TASK TO COMPLETE> Each entry must be output once more without any change.

##### DATA FOR ANALYSIS #####

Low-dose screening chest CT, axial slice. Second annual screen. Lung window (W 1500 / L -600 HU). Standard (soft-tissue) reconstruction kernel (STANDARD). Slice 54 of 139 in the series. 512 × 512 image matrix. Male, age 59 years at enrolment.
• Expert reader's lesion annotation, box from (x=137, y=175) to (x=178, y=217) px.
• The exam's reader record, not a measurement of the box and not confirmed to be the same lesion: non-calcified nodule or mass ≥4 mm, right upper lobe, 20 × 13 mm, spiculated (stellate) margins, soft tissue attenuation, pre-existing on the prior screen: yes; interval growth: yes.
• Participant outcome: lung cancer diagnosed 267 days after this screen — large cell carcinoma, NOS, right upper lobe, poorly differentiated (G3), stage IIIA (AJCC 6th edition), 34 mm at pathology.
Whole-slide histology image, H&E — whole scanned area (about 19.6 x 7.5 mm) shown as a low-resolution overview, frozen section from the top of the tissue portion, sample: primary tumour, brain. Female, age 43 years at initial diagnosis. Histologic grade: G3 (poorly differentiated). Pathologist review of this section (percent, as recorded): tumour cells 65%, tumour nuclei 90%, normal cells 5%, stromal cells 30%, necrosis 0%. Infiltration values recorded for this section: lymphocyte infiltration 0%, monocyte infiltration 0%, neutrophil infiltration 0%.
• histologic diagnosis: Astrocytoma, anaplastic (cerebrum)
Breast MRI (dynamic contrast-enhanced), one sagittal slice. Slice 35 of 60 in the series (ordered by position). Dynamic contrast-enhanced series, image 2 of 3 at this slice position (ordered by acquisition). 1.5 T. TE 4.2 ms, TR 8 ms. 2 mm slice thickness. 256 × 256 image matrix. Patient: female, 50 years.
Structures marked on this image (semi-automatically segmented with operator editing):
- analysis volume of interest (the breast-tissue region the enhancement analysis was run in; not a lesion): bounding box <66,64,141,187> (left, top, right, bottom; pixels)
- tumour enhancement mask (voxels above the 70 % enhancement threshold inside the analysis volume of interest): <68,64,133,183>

#####

OUTPUT>
Low-dose screening chest CT, axial slice. Second annual screen. Lung window (W 1500 / L -600 HU). Standard (soft-tissue) reconstruction kernel (STANDARD). Slice 54 of 139 in the series. 512 × 512 image matrix. Male, age 59 years at enrolment.
• Expert reader's lesion annotation, box from (x=137, y=175) to (x=178, y=217) px.
• The exam's reader record, not a measurement of the box and not confirmed to be the same lesion: non-calcified nodule or mass ≥4 mm, right upper lobe, 20 × 13 mm, spiculated (stellate) margins, soft tissue attenuation, pre-existing on the prior screen: yes; interval growth: yes.
• Participant outcome: lung cancer diagnosed 267 days after this screen — large cell carcinoma, NOS, right upper lobe, poorly differentiated (G3), stage IIIA (AJCC 6th edition), 34 mm at pathology.
Whole-slide histology image, H&E — whole scanned area (about 19.6 x 7.5 mm) shown as a low-resolution overview, frozen section from the top of the tissue portion, sample: primary tumour, brain. Female, age 43 years at initial diagnosis. Histologic grade: G3 (poorly differentiated). Pathologist review of this section (percent, as recorded): tumour cells 65%, tumour nuclei 90%, normal cells 5%, stromal cells 30%, necrosis 0%. Infiltration values recorded for this section: lymphocyte infiltration 0%, monocyte infiltration 0%, neutrophil infiltration 0%.
• histologic diagnosis: Astrocytoma, anaplastic (cerebrum)
Breast MRI (dynamic contrast-enhanced), one sagittal slice. Slice 35 of 60 in the series (ordered by position). Dynamic contrast-enhanced series, image 2 of 3 at this slice position (ordered by acquisition). 1.5 T. TE 4.2 ms, TR 8 ms. 2 mm slice thickness. 256 × 256 image matrix. Patient: female, 50 years.
Structures marked on this image (semi-automatically segmented with operator editing):
- analysis volume of interest (the breast-tissue region the enhancement analysis was run in; not a lesion): bounding box <66,64,141,187> (left, top, right, bottom; pixels)
- tumour enhancement mask (voxels above the 70 % enhancement threshold inside the analysis volume of interest): <68,64,133,183>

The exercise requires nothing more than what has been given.